I came away from the St Albans hustings reassured and impressed by Nick Clegg, so that I can now vote for him with enthusiasm and confidence.
Unsurprisingly, what clinched it for me was the replies the candidates gave to my own question. This ran something like as follows:
Some Liberal Democrats appear to regard the idea of choice in public services as a stalking horse for neo-Thatcherism. Do we really have to choose between more power for local councils or more power for individuals or can we support both.

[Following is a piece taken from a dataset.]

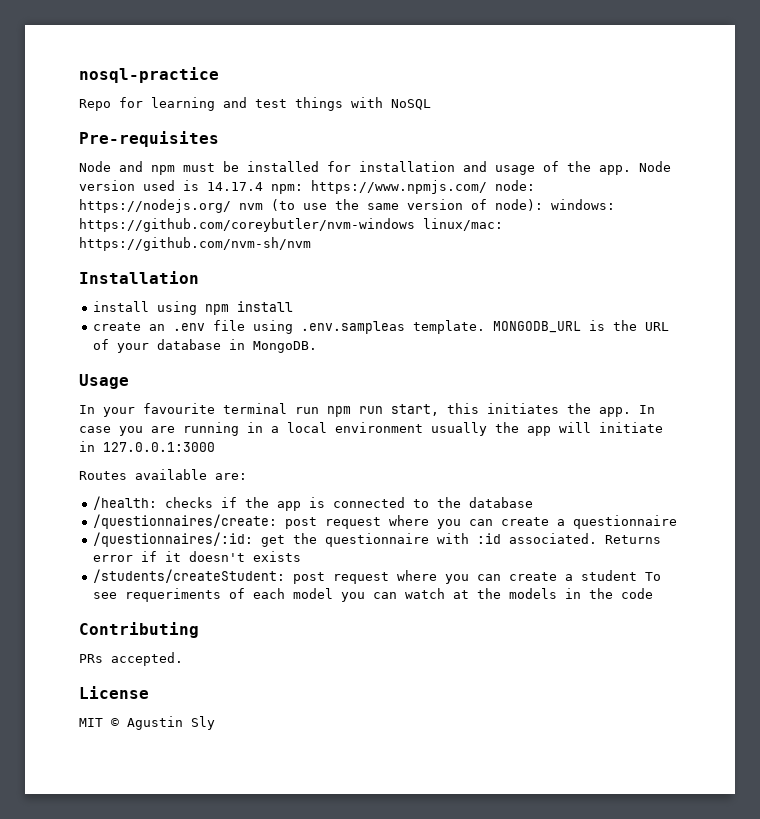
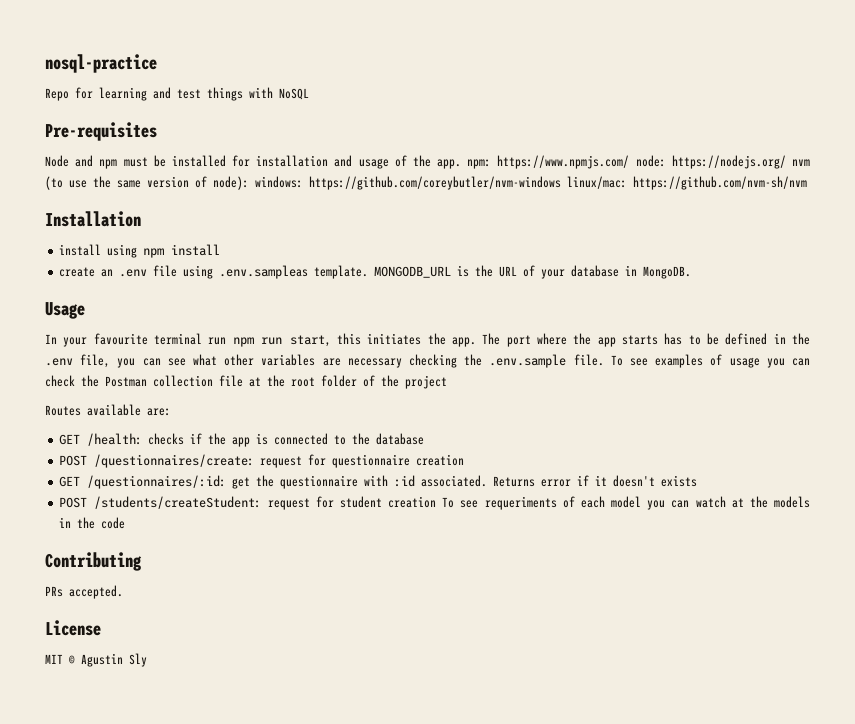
[639,161,671,172] [79,180,263,191] Node version used is 14.17.4 -> (462, 164) none
[639,405,655,414] [79,422,663,436] [79,441,215,452] In case you are running in a local environment usually the app will initiate in 127.0.0.1:3000 -> [482,333,811,347] [45,354,811,368] [45,375,447,389] The port where the app starts has to be defined in the .env file, you can see what other variables are necessary checking the .env.sample file. To see examples of usage you can check the Postman collection file at the root folder of the project
(247, 476) none -> [59,434,81,445] GET
[92,514,677,529] /questionnaires/create: post request where you can create a questionnaire // -> [59,454,465,468] [59,476,81,487] POST /questionnaires/create: request for questionnaire creation // GET
[92,569,637,584] /students/createStudent: post request where you can create a student -> [59,496,437,510] POST /students/createStudent: request for student creation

The question reflects my own frustration about the party’s internal debate on public services. On the one hand we have Paul Holmes and the Beveridge Group who seem more concerned with defending public sector professionals than articulating a liberal vision (whether social, radical or economic) for improving public services. On the other, the likes of David Laws and Jeremy Browne appear to want to by-pass local democratic structures altogether, advocating an approach that sounds liberating but which will in practice be centralist and unaccountable.
(I didn’t take verbatim notes, am paraphrasing the answers from memory, so apologise in advance if I get any of this wrong.)

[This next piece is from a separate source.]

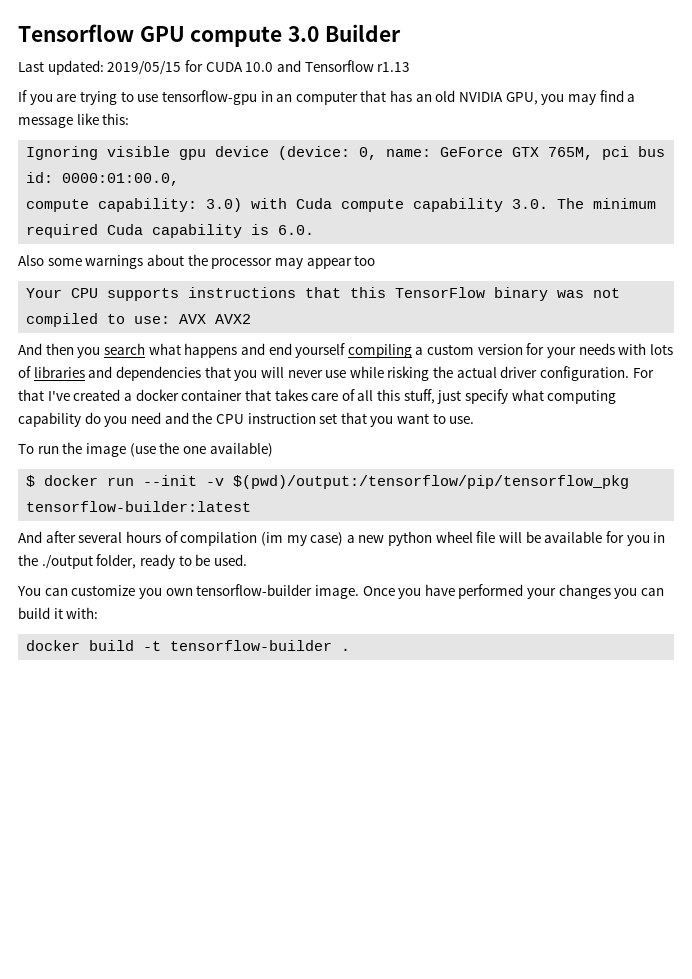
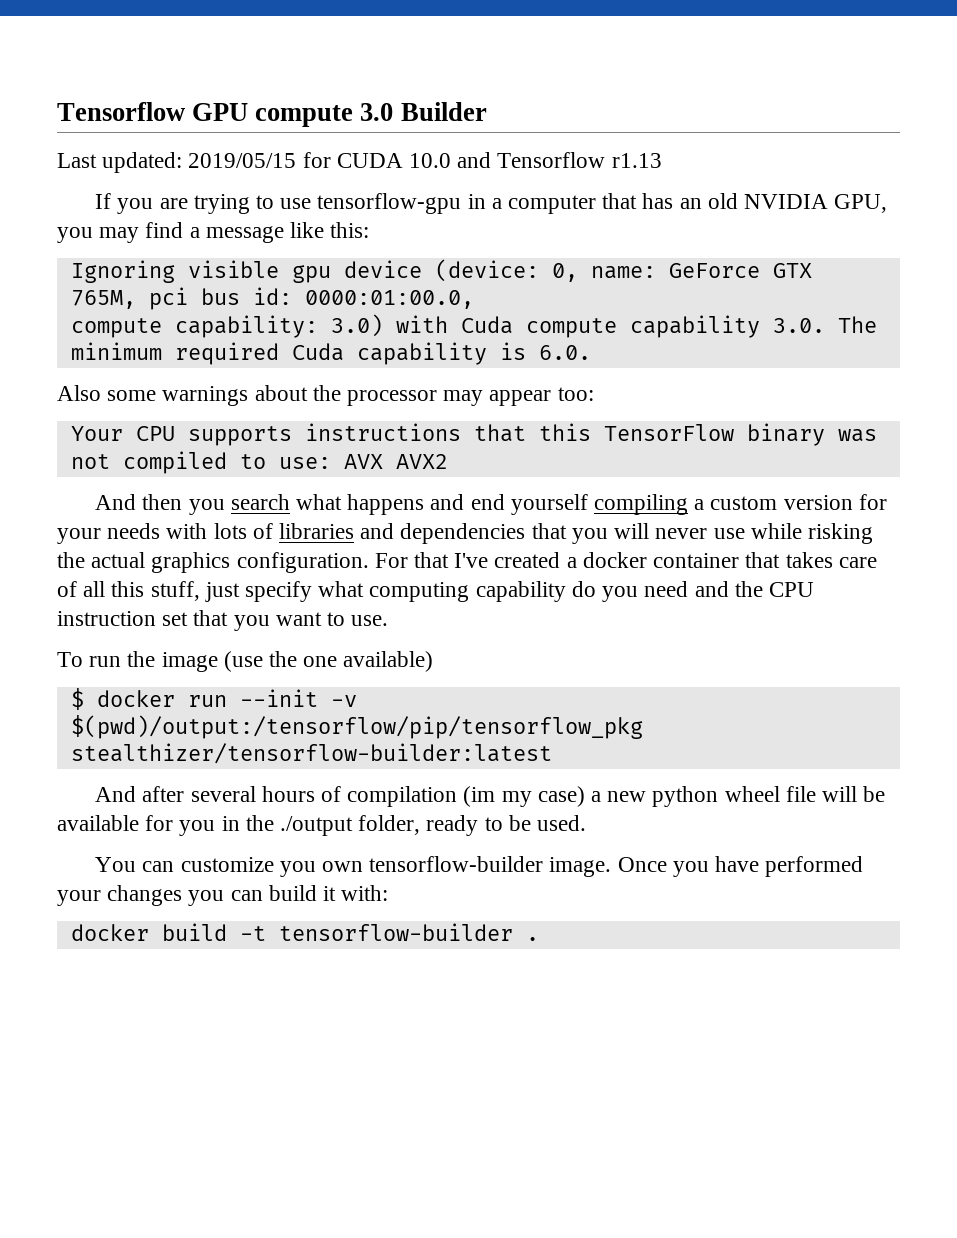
[276,94,293,102] an -> [491,198,502,209] a
[354,255,376,266] too -> [557,387,594,401] too:
[500,366,538,378] driver -> [151,552,231,573] graphics
[26,501,252,512] tensorflow-builder:latest -> [70,743,552,764] stealthizer/tensorflow-builder:latest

Huhne’s answer was to say that although choice should never be a dirty word for Liberal Democrats, there were areas of public service where the market was not appropriate and the idea of choice sometimes an illusion – for example secondary transfer in London in the light of the Greenwich judgment. Once again he praised Denmark and said that although a small country it had decentralised public services. It would then be up to local decision-makers to decide how services would be delivered – for example whether to involve private sector providers.
Clegg said that he wanted to put the word choice to one side, because it had become tainted. He then said that the party must be unambiguously dentralising, devolving decision-making down to local level and there was no doubt about his commitment to that. However, he stressed that we must be on the side of the people accessing the services. For them bureaucrats in town halls can appear much the same as Whitehall bureaucrats, so there was no point in decentralising power unless people felt that something had changed for them, that services were more responsive and people were more in control. He cited the example from Wigan mentioned on Question Time about giving a parent control over their disabled child’s travel to school budget.

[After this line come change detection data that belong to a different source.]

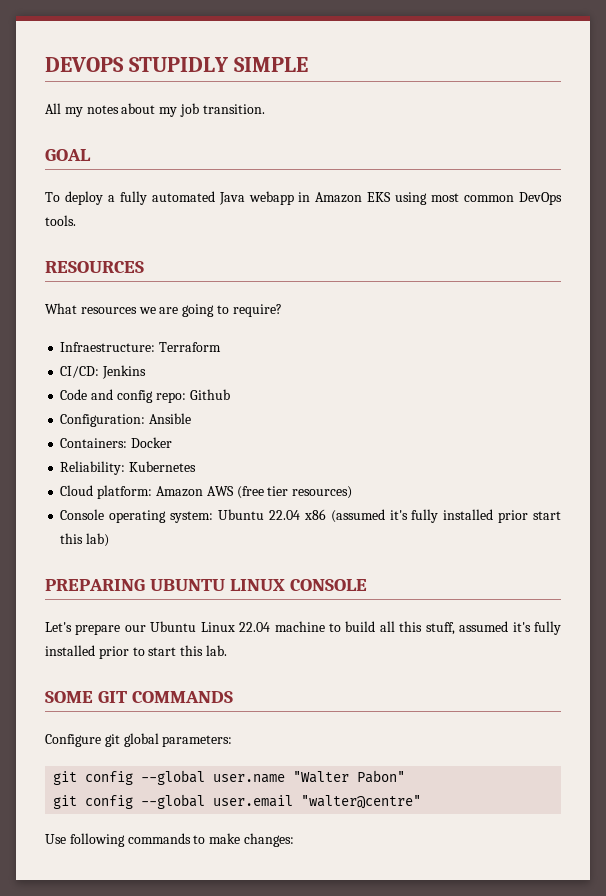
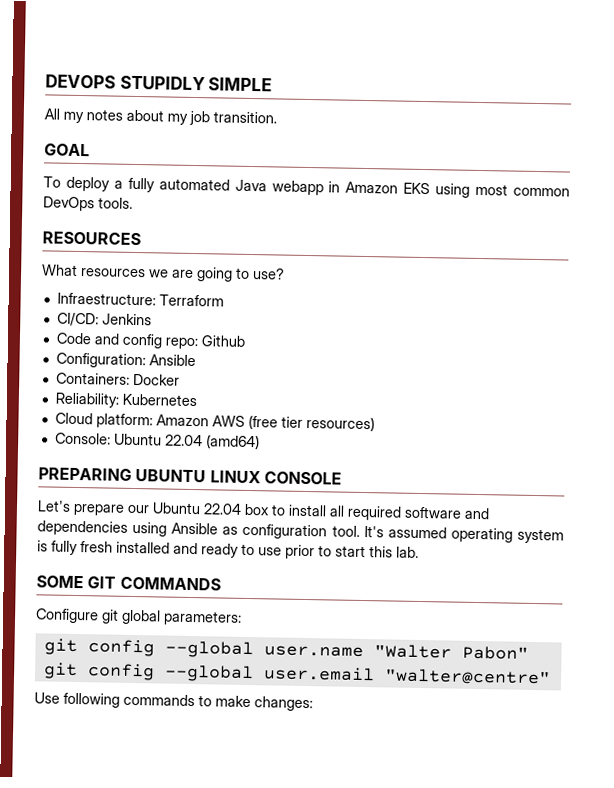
[232,304,282,317] require? -> [252,268,285,280] use?
[60,509,561,523] [60,533,110,547] Console operating system: Ubuntu 22.04 x86 (assumed it's fully installed prior start this lab) -> [54,432,260,450] Console: Ubuntu 22.04 (amd64)
[200,621,562,635] [45,645,95,656] Linux 22.04 machine to build all this stuff, assumed it's fully installed -> [203,503,490,521] [37,520,564,544] [37,540,282,558] 22.04 box to install all required software and dependencies using Ansible as configuration tool. It's assumed operating system is fully fresh installed and ready to use

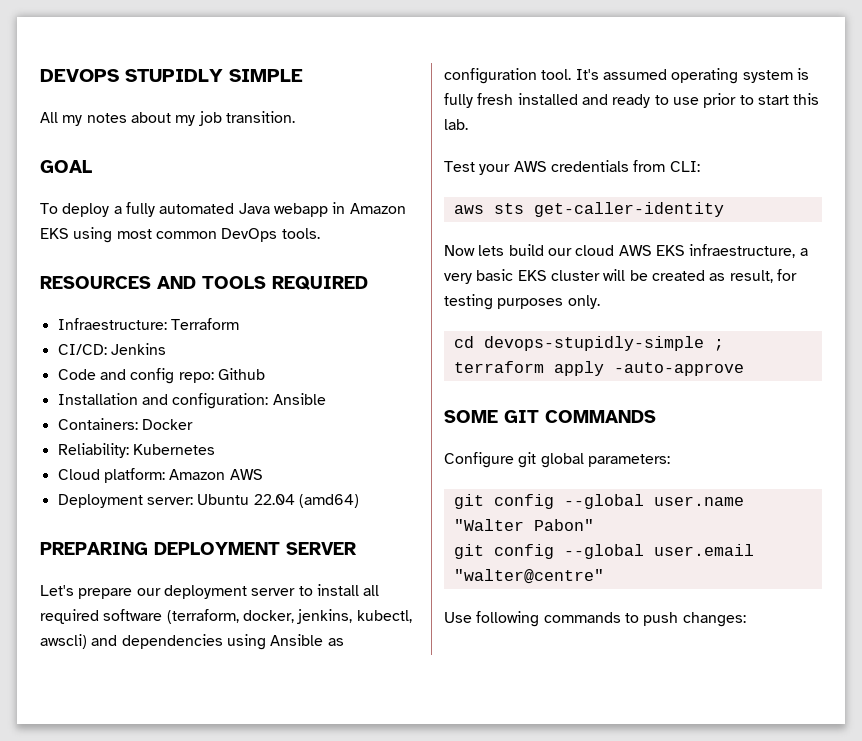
[42,264,285,282] // What resources we are going to use? -> [157,276,368,290] AND TOOLS REQUIRED
[55,352,146,369] Configuration: -> [57,393,269,409] Installation and configuration:
[247,414,375,432] [54,432,111,445] (free tier resources) // Console: -> [57,494,193,508] // Deployment server:
[135,469,342,485] UBUNTU LINUX CONSOLE -> [154,542,357,555] DEPLOYMENT SERVER
[152,502,270,516] Ubuntu 22.04 box -> [163,585,296,599] deployment server
(462, 512) none -> [166,609,412,624] [40,634,87,649] (terraform, docker, jenkins, kubectl, awscli)
(419, 552) none -> [444,160,700,175] [453,202,724,217] [444,244,808,258] [444,269,797,284] [444,294,600,310] [453,336,724,351] [453,361,744,376] // Test your AWS credentials from CLI: // aws sts get-caller-identity // Now lets build our cloud AWS EKS infraestructure, a very basic EKS cluster will be created as result, for testing purposes only. // cd devops-stupidly-simple ; terraform apply -auto-approve
[215,695,251,708] make -> [643,612,679,626] push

For me, while neither response contained anything that I would actually disagree with, Chris’s answer was B+, but Nick’s a straight ‘A’. It showed an awareness that decentralisation is not just about processes, but about outcomes and that fundamentally we must be on the side of the people. It reinforces my view of Nick’s intellectual confidence in Liberalism as an ideology. To be fair to Huhne, starting out as the underdog, he has had to put some ideological distance between himself and Clegg. Although Charles Anglin is right that Huhne’s campaign has at times appeared to ‘pander to every statist hobby horse it could find’, I am sure that Huhne is closer to Clegg than to Paul Holmes. I will be more than happy to support Chris if he wins.
However, it would be perverse if I didn’t vote for the candidate who most clearly articulates my view of Liberalism. I had cause to doubt because of my concern over Nick’s performance on Question Time and disappointment with elements of his campaign. Of course a hustings meeting cannot assuage those particular doubts. But it can and has, especially when considered alongside the bloggers’ breakfast’‘ reports convinced me that Clegg’s political approach, his commitment and passion are simply too good an opportunity to miss. Huhne might in some ways be a safer choice, but Clegg has the potential not just to win more seats for the party but to lead a Liberal political and intellectual renaissance in Britain. How can I not vote for that?
2 comments:
"Now I can vote for Clegg with enthusiasm and confidence"
Whereas before you were voting for him grudgingly with depair?
It sounds like your vision of Liberalism is too Tory for me!
I want not to praise Thatcherism but to bury it (along with her soon if we're really lucky).
Thatcherism is about giving people meaningful control over their public services? Why do I get the impression that only an anonymong would ever type that?
I agree with you Ian - Clegg's vision for public services is more compelling than Huhne's. Ironically, I get the impression that he's spent more time thinking about this area of policy than any other, yet because of the ongoing row about vouchers his message got obscured.
I don't think it is perverse to vote against the candidate who most closely articulates your own view of liberalism. Huhne is a much more strident supporter of equality and redistributing wealth than Clegg for example and I agree with him. But this is not a vanity contest; the ability of a candidate to communicate and organise are also factors. For me, Clegg just about nudges it, but I'm not unconcerned at his ongoing struggles to get a clear message across.